June of 44 – Four Great Points

3 out of 5

Label: Quarterstick

Produced by: Bob Weston

You’re right, I dont really “understand” June of 44, in the same way I don’t really understand Slint.  I like both groups, but they’ve never been quite the defining musical forces I feel like they’re supposed to be.  I’ve gone into this on other reviews, but I think it’s easy to get swayed with media history, to know that so-and-so are the originators of something and thus to cling to the notion that that original is the purest example of it.  When I think it’s reasonable to view it more as an unrefined version of whatever it is.  For June of 44, we’ll call it art-rock, spinning off of the mathness of, well, Slint, as well as lead Jeff Mueller’s previous group Rodan.

This distinction, for my continual revisionist history, is important, as it suggests my opinion would be similar even if I heard the group at their peak time, meaning the people that tell me “you had to be there” are wrong.  (I.e.

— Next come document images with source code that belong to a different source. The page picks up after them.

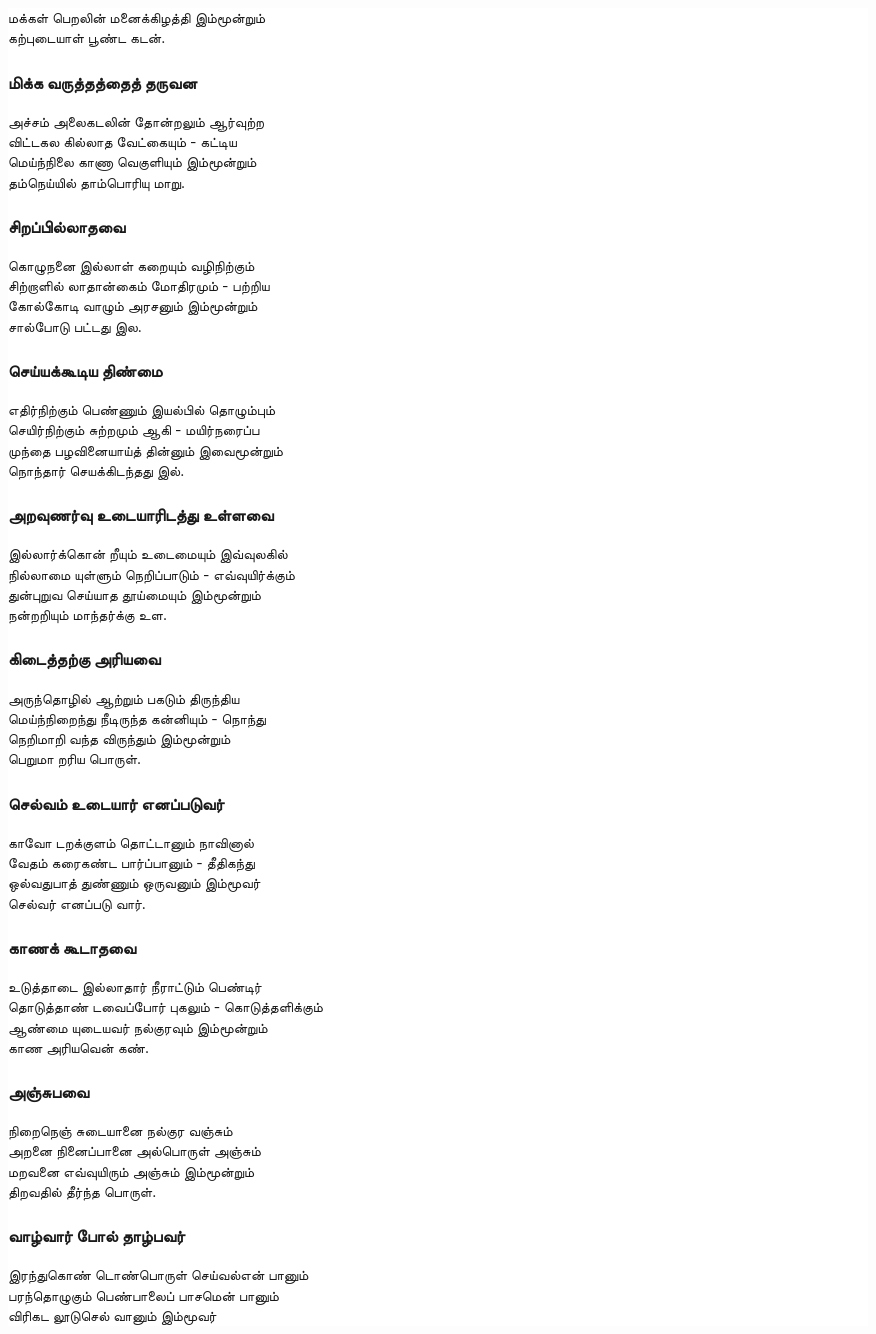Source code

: மக்கள் பெறலின் மனைக்கிழத்தி இம்மூன்றும்<br/>
கற்புடையாள் பூண்ட கடன்.
</p>
<h3>மிக்க வருத்தத்தைத் தருவன</h3>
<p>
அச்சம் அலைகடலின் தோன்றலும் ஆர்வுற்ற<br/>
விட்டகல கில்லாத வேட்கையும் - கட்டிய<br/>
மெய்ந்நிலை காணா வெகுளியும் இம்மூன்றும்<br/>
தம்நெய்யில் தாம்பொரியு மாறு.
</p>
<h3>சிறப்பில்லாதவை</h3>
<p>
கொழுநனை இல்லாள் கறையும் வழிநிற்கும்<br/>
சிற்றாளில் லாதான்கைம் மோதிரமும் - பற்றிய<br/>
கோல்கோடி வாழும் அரசனும் இம்மூன்றும்<br/>
சால்போடு பட்டது இல.
</p>
<h3>செய்யக்கூடிய திண்மை</h3>
<p>
எதிர்நிற்கும் பெண்ணும் இயல்பில் தொழும்பும்<br/>
செயிர்நிற்கும் சுற்றமும் ஆகி - மயிர்நரைப்ப<br/>
முந்தை பழவினையாய்த் தின்னும் இவைமூன்றும்<br/>
நொந்தார் செயக்கிடந்தது இல்.
</p>
<h3>அறவுணர்வு உடையாரிடத்து உள்ளவை</h3>
<p>
இல்லார்க்கொன் றீயும் உடைமையும் இவ்வுலகில்<br/>
நில்லாமை யுள்ளும் நெறிப்பாடும் - எவ்வுயிர்க்கும்<br/>
துன்புறுவ செய்யாத தூய்மையும் இம்மூன்றும்<br/>
நன்றறியும் மாந்தர்க்கு உள.
</p>
<h3>கிடைத்தற்கு அரியவை</h3>
<p>
அருந்தொழில் ஆற்றும் பகடும் திருந்திய<br/>
மெய்ந்நிறைந்து நீடிருந்த கன்னியும் - நொந்து<br/>
நெறிமாறி வந்த விருந்தும் இம்மூன்றும்<br/>
பெறுமா றரிய பொருள்.
</p>
<h3>செல்வம் உடையார் எனப்படுவர்</h3>
<p>
காவோ டறக்குளம் தொட்டானும் நாவினால்<br/>
வேதம் கரைகண்ட பார்ப்பானும் - தீதிகந்து<br/>
ஒல்வதுபாத் துண்ணும் ஒருவனும் இம்மூவர்<br/>
செல்வர் எனப்படு வார்.
</p>
<h3>காணக் கூடாதவை</h3>
<p>
உடுத்தாடை இல்லாதார் நீராட்டும் பெண்டிர்<br/>
தொடுத்தாண் டவைப்போர் புகலும் - கொடுத்தளிக்கும்<br/>
ஆண்மை யுடையவர் நல்குரவும் இம்மூன்றும்<br/>
காண அரியவென் கண்.
</p>
<h3>அஞ்சுபவை</h3>
<p>
நிறைநெஞ் சுடையானை நல்குர வஞ்சும்<br/>
அறனை நினைப்பானை அல்பொருள் அஞ்சும்<br/>
மறவனை எவ்வுயிரும் அஞ்சும் இம்மூன்றும்<br/>
திறவதில் தீர்ந்த பொருள்.
</p>
<h3>வாழ்வார் போல் தாழ்பவர்</h3>
<p>
இரந்துகொண் டொண்பொருள் செய்வல்என் பானும்<br/>
பரந்தொழுகும் பெண்பாலைப் பாசமென் பானும்<br/>
விரிகட லூடுசெல் வானும் இம்மூவர்<br/>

Everyone is wrong except me.)  During my lifetime, there have been clear advancements in genre or style that I’ve witnessed, and I think I’ve had the dry-eyed stance to assess and say “I like this, but it could be better.” And then someone else comes along and I jump on their bandwagon because they offer the new noise, plus free cookies.  Win.

So June of 44 did a quiet-loud, intricately arranged, contemplative-lyric take on the chugga-chugga math rock thing, and for the same amount of time that Im grooving along to them, I’m also hating them.  I’m hating Mueller’s plaintive spoken word poems, and the pretentious-sounding reflections of tracks like Shadow Pugilist, or how Four Great Points’ expansion into strings and extra sounds are lauded but, to me, don’t add much to the songs.

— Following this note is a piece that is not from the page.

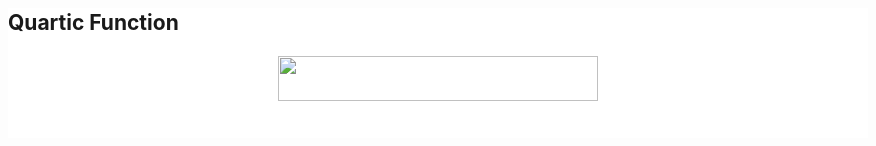 


## Quartic Function

<p align="center"><img src="https://rawgit.com/Y1fanHE/PyBenchFCN/master/svgs/2453b517b7eb3c30a943bdf4cf2717a8.svg?invert_in_darkmode" align=middle width=320.9923266pt height=44.89738935pt/></p>
<p align="center"><img src="https://rawgit.com/Y1fanHE/PyBenchFCN/master/svgs/8fecf88bf65c027043d94b3678e04d5d.svg?invert_in_darkmode" align=middle width=122.63039085pt height=16.438356pt/></p>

But: Even when opener Of Information & Belief starts out making me roll my eyes, once the drums and beat kicks in, I’m sold.  June of 44 – when they shift into rock-out or instrumental mode – are a pretty awesome band, and the tightness they brought to their compositions was particular.  The restraint on something like The Dexterity of Luck is very “them,” grooving in this uniquely restrained way.  This extends to when they expand their musical palette, such as on the dub Lifted Bells, which is absolutely like a HiM track (thanks Doug Scharin) but has that nervy push-and-pull that Jo44 nabbed from Dazzling Killmen… and then funneled it through their lighter touch.

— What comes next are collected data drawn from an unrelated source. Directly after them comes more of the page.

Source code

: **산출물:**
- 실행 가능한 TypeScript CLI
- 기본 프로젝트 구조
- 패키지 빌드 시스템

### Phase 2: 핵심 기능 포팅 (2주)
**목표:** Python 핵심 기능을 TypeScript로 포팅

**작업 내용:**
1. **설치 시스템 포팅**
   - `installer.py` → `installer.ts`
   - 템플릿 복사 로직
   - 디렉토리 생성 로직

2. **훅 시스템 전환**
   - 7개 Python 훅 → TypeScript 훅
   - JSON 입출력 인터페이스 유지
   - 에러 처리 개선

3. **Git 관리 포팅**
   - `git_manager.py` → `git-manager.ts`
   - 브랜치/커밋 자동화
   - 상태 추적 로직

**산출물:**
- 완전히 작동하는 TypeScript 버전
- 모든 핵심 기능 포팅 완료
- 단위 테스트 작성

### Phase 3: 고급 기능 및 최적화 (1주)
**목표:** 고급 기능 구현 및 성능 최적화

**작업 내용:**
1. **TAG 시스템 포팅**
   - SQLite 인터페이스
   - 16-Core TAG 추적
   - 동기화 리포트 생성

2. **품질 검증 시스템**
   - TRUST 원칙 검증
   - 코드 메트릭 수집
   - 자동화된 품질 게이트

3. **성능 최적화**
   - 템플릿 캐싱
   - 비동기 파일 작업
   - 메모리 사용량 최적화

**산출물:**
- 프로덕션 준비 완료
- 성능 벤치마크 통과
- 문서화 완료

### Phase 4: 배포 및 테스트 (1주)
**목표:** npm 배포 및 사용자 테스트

This conglomeration of sounds is why the band is notable, but again, I feel like others’ ran with that and took it further.  At moments, Jo44 bring the fullness of this sound, but its equally undercut by other moments which forever sound pretentious to me.  Four Great Points is about equally split on such moments, with a good rub of tracks in its middle that stay on what Im considering to be the positive side if that line.  But this also means that your intro and exit to the disc require sifting through some plucking and poetry, and if that’s not your bag – or you don’t have the patience to listen further – it can cast quite a shadow over the experience.